• [JOB] Update the stretch from the line containing "Harga Emas Terangkat Pelemahan Dolar" through the end of the items by swapping "brevetto" for "patentino" and keeping everything else the same. Give back only those lines, without the pictures.

•••

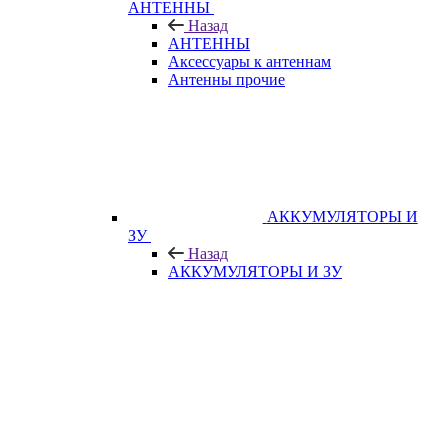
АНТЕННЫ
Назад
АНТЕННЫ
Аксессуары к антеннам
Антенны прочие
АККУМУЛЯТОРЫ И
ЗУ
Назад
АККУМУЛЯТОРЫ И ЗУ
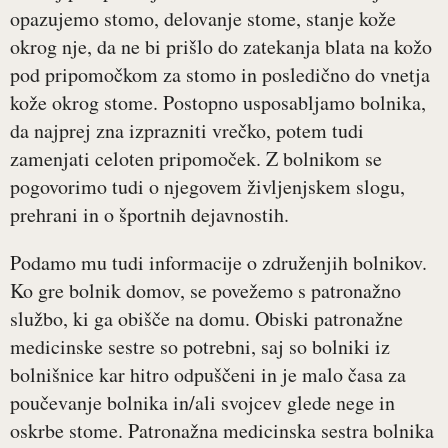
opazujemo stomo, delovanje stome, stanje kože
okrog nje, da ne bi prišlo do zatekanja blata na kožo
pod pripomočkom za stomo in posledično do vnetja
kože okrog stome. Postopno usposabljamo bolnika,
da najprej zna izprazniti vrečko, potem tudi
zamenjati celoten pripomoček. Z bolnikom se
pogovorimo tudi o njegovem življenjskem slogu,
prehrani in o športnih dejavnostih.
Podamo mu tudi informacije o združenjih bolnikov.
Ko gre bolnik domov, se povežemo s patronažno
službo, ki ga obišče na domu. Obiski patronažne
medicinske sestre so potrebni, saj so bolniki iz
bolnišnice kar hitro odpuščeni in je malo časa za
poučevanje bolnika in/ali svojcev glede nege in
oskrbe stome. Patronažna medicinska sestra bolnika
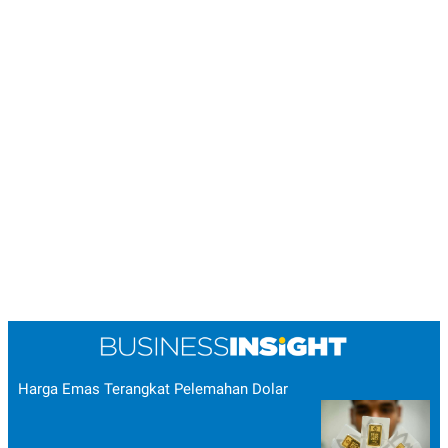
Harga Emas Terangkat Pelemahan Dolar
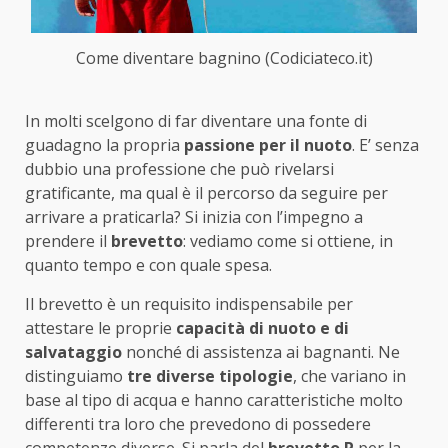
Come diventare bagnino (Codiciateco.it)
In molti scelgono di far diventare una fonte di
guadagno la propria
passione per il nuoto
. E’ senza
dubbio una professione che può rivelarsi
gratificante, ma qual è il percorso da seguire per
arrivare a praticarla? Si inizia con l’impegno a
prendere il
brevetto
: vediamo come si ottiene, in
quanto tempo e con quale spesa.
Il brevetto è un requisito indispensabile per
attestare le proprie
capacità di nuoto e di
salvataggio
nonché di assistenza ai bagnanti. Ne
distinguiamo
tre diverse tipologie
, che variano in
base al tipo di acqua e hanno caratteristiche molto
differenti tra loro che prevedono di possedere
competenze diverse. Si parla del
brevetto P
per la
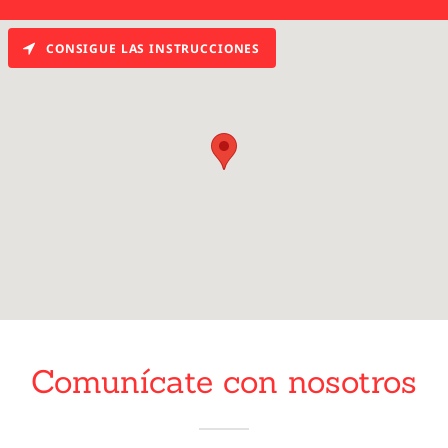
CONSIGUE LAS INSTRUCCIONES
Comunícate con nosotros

•••

• [WRITTEN ANSWER]
Harga Emas Terangkat Pelemahan Dolar
Come diventare bagnino (Codiciateco.it)
In molti scelgono di far diventare una fonte di
guadagno la propria
passione per il nuoto
. E’ senza
dubbio una professione che può rivelarsi
gratificante, ma qual è il percorso da seguire per
arrivare a praticarla? Si inizia con l’impegno a
prendere il
patentino
: vediamo come si ottiene, in
quanto tempo e con quale spesa.
Il patentino è un requisito indispensabile per
attestare le proprie
capacità di nuoto e di
salvataggio
nonché di assistenza ai bagnanti. Ne
distinguiamo
tre diverse tipologie
, che variano in
base al tipo di acqua e hanno caratteristiche molto
differenti tra loro che prevedono di possedere
competenze diverse. Si parla del
patentino P
per la
CONSIGUE LAS INSTRUCCIONES
Comunícate con nosotros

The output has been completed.